Waldzustandsbericht 2010 – Jede 2. Eiche ist krank

Ergebnisse der Waldzustandserhebung 2010
Der Zustand des Waldes in Deutschland hat sich 2010 im Vergleich zum Vorjahr leicht verbessert.

2010 waren im Durchschnitt 38 Prozent aller Baumarten ohne Kronenverlichtung, also ohne Nadel- oder Blattverlust. Im Jahr 2009 lag dieser Wert noch bei 36 Prozent. Die Verbesserung ist insbesondere auf die Erholung bei der Buche zurückzuführen (-17 Prozent bei der deutlichen Kronenverlichtung). Hingegen ist die mittlere Kronenverlichtung der Eiche auf ein noch nie erreichtes Niveau gestiegen. Verantwortlich dafür sind starke Fraßschäden verschiedener Schmetterlingsraupen. Der Kronenzustand von Fichte und Kiefer hat sich nicht verändert.
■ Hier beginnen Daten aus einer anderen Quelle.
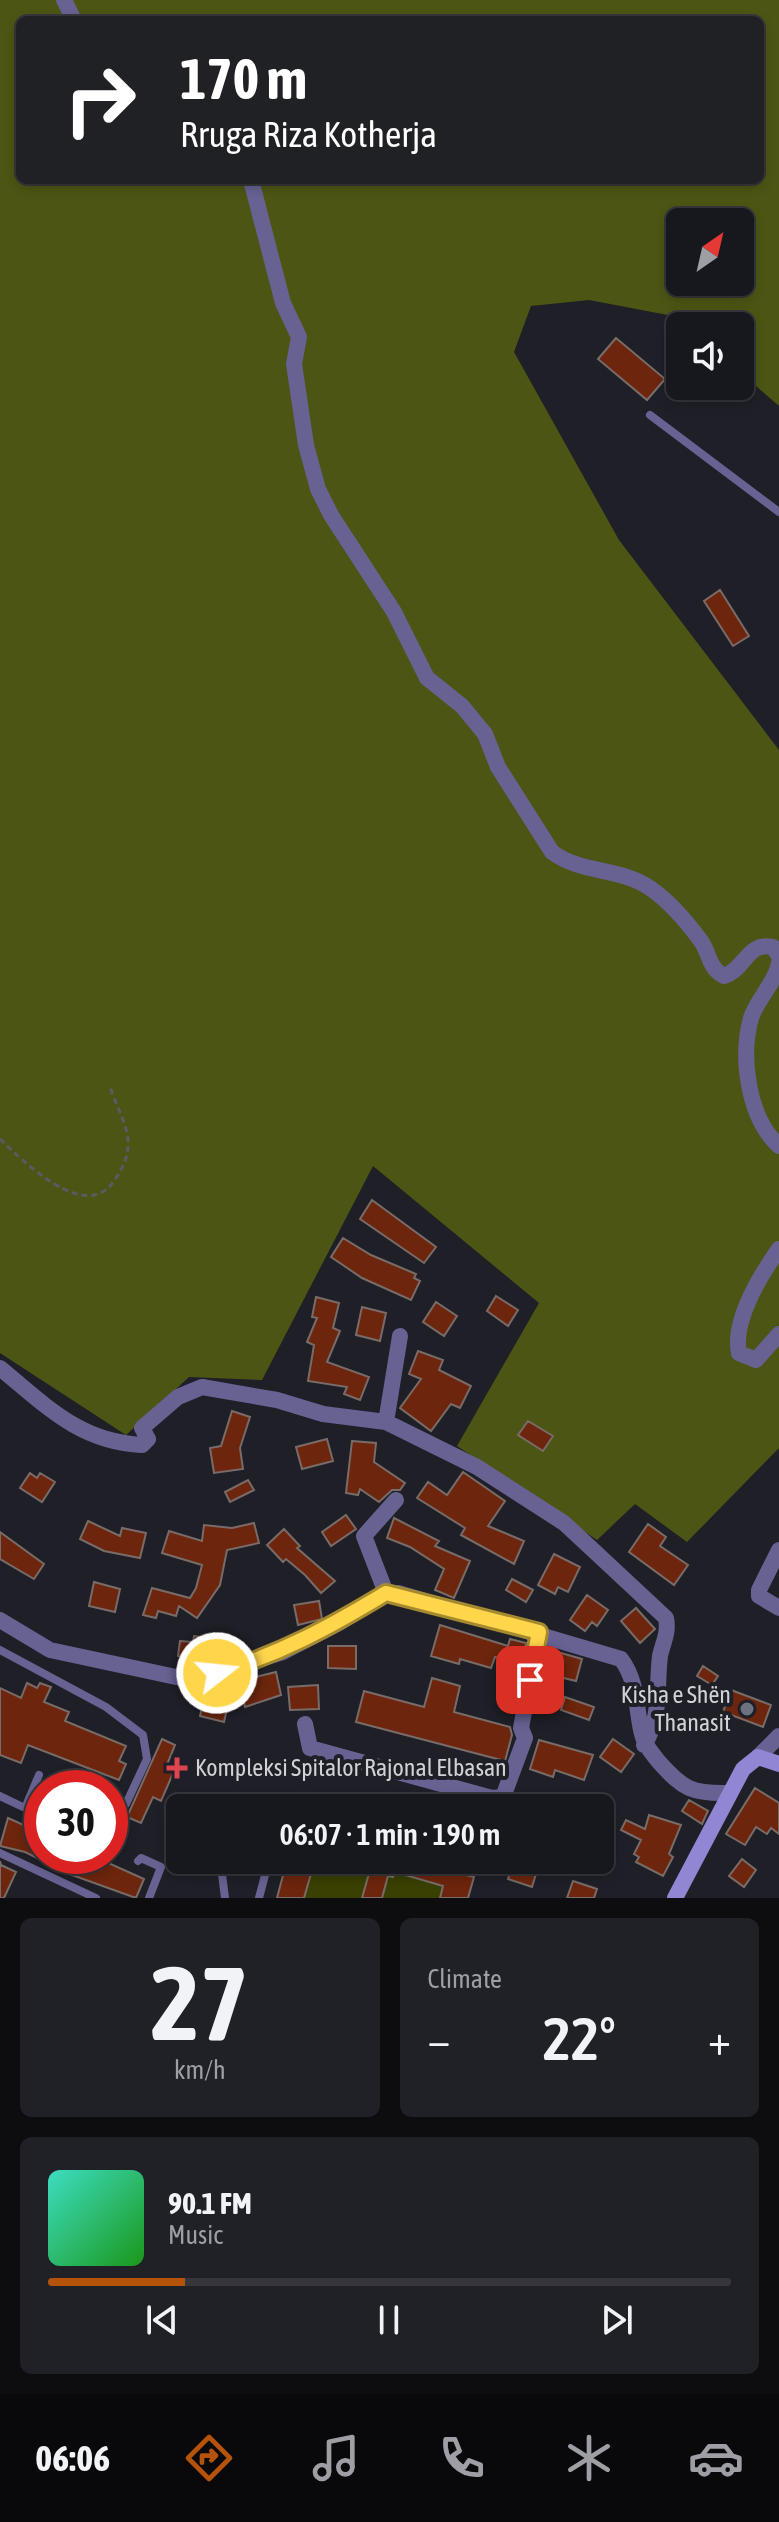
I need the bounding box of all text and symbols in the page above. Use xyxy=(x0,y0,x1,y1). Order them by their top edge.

Im Durchschnitt aller Baumarten beträgt der Anteil der deutlichen Kronenverlichtungen (Schadstufe 2 bis 4) 23 Prozent (2009: 27 Prozent). Die mittlere Kronenverlichtung hat sich weiter von 19,7 auf 19,1 Prozent verringert. Die Einschätzung der Kronenverlichtung erfolgt im Vergleich zu einem vollbenadelten bzw. vollbelaubten gesunden Exemplar der jeweiligen Baumart auf einer Schadstufenskala von 0 bis 4. Die Schadstufen 2, 3 und 4 werden dabei der Kategorie “deutliche Kronenverlichtungen” zugeordnet.

Die Ergebnisse im Einzelnen:

  • Bei der Fichte beträgt der Anteil der deutlichen Kronenverlichtungen wie schon 2009 26 Prozent, zugenommen hat jedoch der Anteil ohne Kronenverlichtung. Die mittlere Kronenverlichtung ist von 19,4 auf 18,7 Prozent zurückgegangen.
  • Die Kiefer zeigt unverändert einen Anteil deutlicher Kronenverlichtungen von 13 Prozent. Die mittlere Kronenverlichtung zeigt mit 16 Prozent nur wenig Veränderung (2009: 15,8 Prozent).
  • Die Buche hat sich deutlich erholt. Der Anteil der deutlichen Kronenverlichtungen ist auf 33 Prozent zurückgegangen (2009: 50 Prozent). Die mittlere Kronenverlichtung fiel auf 23,3 Prozent (2009: 27,0 Prozent).
  • Die Eiche hat sich gegenüber dem Vorjahr wieder verschlechtert. Der Anteil der deutlichen Kronenverlichtungen beträgt 51 Prozent (2009: 48 Prozent). Die mittlere Kronenverlichtung ist mit 29,6 Prozent so hoch wie noch nie in der Zeitreihe seit 1984 (2009: 26,5 Prozent). Die Schäden werden vor allem durch Schmetterlingsfraß von Eichenwickler, Forstspanner, Schwammspinner und Eichenprozessionsspinner begründet. Die nach den Fraßschäden neu ausgetriebenen Blätter wurden erheblich durch Eichenmehltau (Microsphaera alphitoides) geschädigt. Das weiße Pilzgeflecht überzieht die Blätter, die dann aussehen wie mit Mehl bestäubt. Der Pilz entzieht den Blättern Nährstoffe. Stark befallene Blätter können absterben.

Es gibt insgesamt vier Schadstufen:
Schadstufe 0: Nadel- / Blattverlust bis 10 %; ohne sichtbare Kronenverlichtung
Schadstufe 1: Nadel- bzw. Blattverlust von 11 – 25 %; Warnstufe (schwache Kronenverlichtung)
Schadstufe 2: 26 – 60 %; mittelstarke Kronenverlichtung
Schadstufe 3: 61 % und mehr; starke Kronenverlichtung
Schadstufe 4: 100 %, abgestorben

Erläuterungen zur Grafik:
“Ohne Verlichtung” = Schadstufe 0
“Warnstufe” = Schadstufe 1
“Deutliche Verlichtung” = Schadstufe 2-4

Allgemeine Gründe für die Waldschäden sind vor allem Immission aus der Industrie, Autoverkehr und Landwirtschaft. Mehr Informationen finden Sie in der Rubrik Waldschäden.

Die bundesweite Waldzustandserhebung wird seit 1984 jährlich von den Ländern basierend auf einem systematischen Netz von Stichproben vorgenommen. Das Bundesergebnis wird aus den von den Ländern bereitgestellten Rohdaten am Institut für Waldökologie und Waldinventuren des Johann Heinrich von Thünen-Instituts (vTI) berechnet.